Science

Astronomers discover a giant planet orbiting around a tiny, dying star

The odd pair offer a bleak glimpse into the future of our solar system.

ESO

The Sun is the main source of life on Earth — but that will only last for as long as the star itself is still alive. In about five billion years, the Sun will run out of hydrogen and its mass will be reduced down to its core. That burnt-out core is known as a white dwarf, a small, dense and extremely hot star the size of a planet.

Could a white dwarf, a star essentially on its deathbed, still support the existence of another planetary body? Astronomers have been trying to answer that question for 20 years.

A chance discovery suggests it might: Astronomers have discovered the first giant planet orbiting around a white dwarf. The finding answers this cosmic mystery once and for all — and provides a glimpse into the bleak future of our own Solar System.

The discovery is detailed in a study, published in the journal Nature this week.

A mismatched cosmic pairing

The star-planet pair are an unlikely duo: The study reports evidence of an exoplanet, around four times the size of the Earth, paired up with a small, Earth-sized white dwarf star.

The planet is evaporating as it orbits around its host star.

University of Warwick

The discovery was made during a survey of around 7,000 white dwarfs, but Boris Gänsicke, a researcher at the University of Warwick, and lead author of the study, knew there was something unusual about this particular star.

Initial data collected from the star, named WD J0914+1914, had hints of hydrogen, oxygen and sulphur — gases found in the atmosphere of planets, not stars. The findings intrigued the scientists — they took a closer look using the Very Large Telescope of the European Southern Observatory in Chile’s Atacama Desert. What they observed was strange, to say the least.
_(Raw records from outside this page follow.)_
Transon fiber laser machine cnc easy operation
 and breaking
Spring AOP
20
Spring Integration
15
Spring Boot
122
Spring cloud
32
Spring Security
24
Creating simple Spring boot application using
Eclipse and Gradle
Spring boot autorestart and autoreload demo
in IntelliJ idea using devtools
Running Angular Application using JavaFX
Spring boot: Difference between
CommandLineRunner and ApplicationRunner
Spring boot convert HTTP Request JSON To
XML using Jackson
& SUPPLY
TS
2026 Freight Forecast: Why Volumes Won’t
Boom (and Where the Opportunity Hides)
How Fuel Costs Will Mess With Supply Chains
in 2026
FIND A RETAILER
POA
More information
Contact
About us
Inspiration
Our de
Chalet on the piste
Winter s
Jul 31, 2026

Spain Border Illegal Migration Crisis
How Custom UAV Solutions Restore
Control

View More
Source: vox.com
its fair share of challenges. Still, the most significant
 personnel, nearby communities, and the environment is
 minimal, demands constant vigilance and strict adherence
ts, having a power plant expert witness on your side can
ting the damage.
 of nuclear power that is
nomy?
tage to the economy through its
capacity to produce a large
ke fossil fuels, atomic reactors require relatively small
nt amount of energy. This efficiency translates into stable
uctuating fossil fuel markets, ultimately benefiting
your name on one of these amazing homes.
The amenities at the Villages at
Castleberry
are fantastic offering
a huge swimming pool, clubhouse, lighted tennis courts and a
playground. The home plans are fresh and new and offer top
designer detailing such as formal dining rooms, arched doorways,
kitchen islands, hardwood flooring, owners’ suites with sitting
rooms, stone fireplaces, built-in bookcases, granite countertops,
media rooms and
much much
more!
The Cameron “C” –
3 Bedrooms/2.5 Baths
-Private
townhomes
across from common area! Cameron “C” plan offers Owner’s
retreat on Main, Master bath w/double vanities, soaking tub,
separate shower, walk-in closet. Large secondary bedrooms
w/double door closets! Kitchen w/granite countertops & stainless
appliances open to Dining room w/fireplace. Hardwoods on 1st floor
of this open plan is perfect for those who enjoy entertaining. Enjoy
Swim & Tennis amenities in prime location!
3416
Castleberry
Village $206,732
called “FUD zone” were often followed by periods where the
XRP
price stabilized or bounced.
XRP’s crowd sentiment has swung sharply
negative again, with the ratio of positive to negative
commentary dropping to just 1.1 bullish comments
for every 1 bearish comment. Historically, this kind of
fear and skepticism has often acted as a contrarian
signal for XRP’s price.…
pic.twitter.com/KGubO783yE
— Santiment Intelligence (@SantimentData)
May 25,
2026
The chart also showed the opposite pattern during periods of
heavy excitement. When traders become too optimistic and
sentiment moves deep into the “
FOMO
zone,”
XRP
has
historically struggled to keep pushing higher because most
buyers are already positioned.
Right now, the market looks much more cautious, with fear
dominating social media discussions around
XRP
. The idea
The star appeared to have a ring of accreting gas around it that matched the composition of our own Solar System’s giant planets, like Uranus and Neptune. It was the telltale sign of a planet, still orbiting the star.

“It was one of those chance discoveries,” Gänsicke tells Inverse. “Over the past 20 years, we have had a lot of observations which show that white dwarfs have remnants of planetary systems.”

This is the first time scientists have observed a planet orbiting a white dwarf star. Previously, all they had found were asteroids and other debris.

But just because the pair have survived together thus far does not mean that they are living in harmony.

A difficult arrangement

The star’s scorching temperature — 28,000 degrees Celsius — is making this giant icy planet slowly evaporate. As a result, the planet, which orbits the star every 10 days, has a tail of gas trailing from it like a comet.

While it is unfortunate for the planet, the evaporating gas offers a rare opportunity to study the composition of the exoplanet’s atmosphere by taking an ultraviolet spectrograph of its evaporating tail — something that is usually too difficult to do, Gänsicke says.

The team wants to measure the ratio of hydrogen to oxygen to determine whether or not all giant planets have a relatively similar composition, and whether that composition is the same as Neptune and Uranus.

The study also provides a future look into our own Solar System, the scientists say. As the Sun nears its death and turns into a white dwarf, it might destroy its closest planets Mercury, Venus and, quite possibly, Earth. We don’t yet know which planets — if any — will be left standing.

“Whether or not the Earth will survive is still a question,” Gänsicke says. At least this potential catastrophe is 5 billion years in the future.